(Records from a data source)
........
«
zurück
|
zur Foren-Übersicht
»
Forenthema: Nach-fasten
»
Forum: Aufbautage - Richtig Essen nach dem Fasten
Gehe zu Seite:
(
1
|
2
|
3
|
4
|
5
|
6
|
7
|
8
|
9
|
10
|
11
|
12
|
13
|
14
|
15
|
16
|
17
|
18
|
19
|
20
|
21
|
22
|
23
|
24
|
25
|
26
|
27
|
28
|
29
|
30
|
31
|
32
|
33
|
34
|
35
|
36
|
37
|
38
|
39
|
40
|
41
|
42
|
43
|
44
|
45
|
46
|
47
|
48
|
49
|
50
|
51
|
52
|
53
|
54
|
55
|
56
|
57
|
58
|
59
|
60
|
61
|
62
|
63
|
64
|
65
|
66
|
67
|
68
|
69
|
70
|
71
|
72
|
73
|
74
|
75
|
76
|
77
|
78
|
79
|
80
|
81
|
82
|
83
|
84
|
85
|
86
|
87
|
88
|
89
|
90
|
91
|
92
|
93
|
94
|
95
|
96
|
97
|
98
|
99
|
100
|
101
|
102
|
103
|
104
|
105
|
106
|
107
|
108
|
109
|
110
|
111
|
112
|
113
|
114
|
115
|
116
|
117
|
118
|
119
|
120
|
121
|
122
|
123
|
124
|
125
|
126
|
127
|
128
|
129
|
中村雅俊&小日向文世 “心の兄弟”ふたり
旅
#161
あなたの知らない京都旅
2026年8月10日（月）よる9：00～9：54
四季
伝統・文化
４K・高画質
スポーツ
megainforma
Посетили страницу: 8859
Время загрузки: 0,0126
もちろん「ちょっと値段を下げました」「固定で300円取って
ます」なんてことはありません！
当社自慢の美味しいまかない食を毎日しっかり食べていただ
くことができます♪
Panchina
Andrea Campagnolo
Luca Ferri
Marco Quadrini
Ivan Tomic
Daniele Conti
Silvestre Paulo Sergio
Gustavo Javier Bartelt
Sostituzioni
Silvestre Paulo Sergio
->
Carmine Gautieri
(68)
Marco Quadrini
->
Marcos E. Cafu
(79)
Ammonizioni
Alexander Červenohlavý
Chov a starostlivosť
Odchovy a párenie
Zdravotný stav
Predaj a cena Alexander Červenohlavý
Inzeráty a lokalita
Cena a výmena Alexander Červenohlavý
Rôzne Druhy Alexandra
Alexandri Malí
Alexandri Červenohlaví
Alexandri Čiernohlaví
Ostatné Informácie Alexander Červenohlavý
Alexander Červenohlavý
........
▸ Instruction
Gather every line in the items that contains the string "Červenohlavý", and copy each one.

▸ Reply to the task
Alexander Červenohlavý
Predaj a cena Alexander Červenohlavý
Cena a výmena Alexander Červenohlavý
Ostatné Informácie Alexander Červenohlavý
Alexander Červenohlavý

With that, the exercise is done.